As the last experiments we want to investigate the runtime of the proposed models for a time limit of 3 s. This is important, since from the mathematical point of view the application is an online problem. Here, we set the number of targets to 8 and the discretization level to D8 and vary the number of salespersons from 1 to 6. The results are reported in Fig. 7. For the discrete models we observe, that for one and two salespersons the mean of TFTD is better (runtime is lower) than the mean of TD. This behavior changes when the number of targets is three and greater, there the mean of TD is better. In the continuous case TC is only better (lower runtime) for one salesperson, for two and more salesperson the mean of TFTC is better than the mean of TC. With the number of salespersons of three and more TC is not able to solve any of the generated instances to optimality within 3 s, where TFTC is able to solve some instances to optimality for three and four salespersons.

7 Conclusion

We addressed the MTSPMT, a dynamic variant of the TSP, where multiple salespersons are searching for their tours in a system with continuously moving targets. We presented four different model formulations, which can be separated by discrete and continuous time handling on one hand and on the other hand by the solution approach (direct or by time-free master plus subproblems). For the time-free variants we presented an exact branch-and-cut algorithm. Due to the different ways of modeling the variants have different characteristics. For instance, TD is sensitive to the level of discretization. Our assumption was, that TFTD might be faster than TD when the discretization is fine enough. It turned out, that the instance size also plays an important role. Thus, the assumption only holds for small instances. Best performance for larger instances is reached by TD. The continuous times variants are much more difficult, but gaps are smaller for TFTC than for TC when larger instances are concerned. Obviously, the time-free modeling variant (TFTC) has an advantage over the direct modeling (TC) so that it produces better bounds and thus better gaps. This is especially visible with a time limit of 3 s.

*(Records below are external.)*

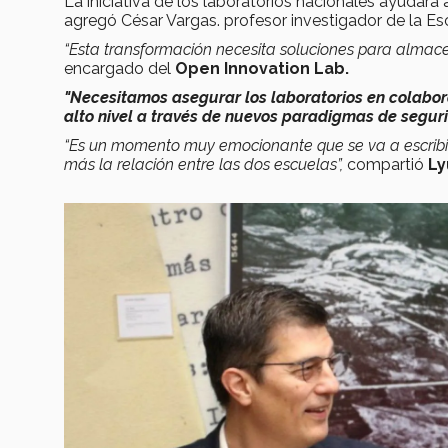
La iniciativa de los laboratorios nacionales ayudará
agregó César Vargas. profesor investigador de la Esc
“Esta transformación necesita soluciones para almace
encargado del
Open Innovation Lab.
"Necesitamos asegurar los laboratorios en colabor
alto nivel a través de nuevos paradigmas de seguri
“Es un momento muy emocionante que se va a escribir
más la relación entre las dos escuelas”,
compartió
Ly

According to the defense application, TD would be the best choice to use in a moving horizon approach with an adequate discretization level. Since TFTD has the fastest runtimes for small instances with one or two salespersons, it might be suitable for the Moving-Target TSP, where a possible application is a supply ship, that resupplies patrolling boats. For future research we want to have a closer look on online optimization. We want to test our models and solution methods as subroutines in a moving horizon approach. Another point for future work will be to investigate non-solvable instances, that are instances, where it is not possible to reach all targets within their visibility time windows.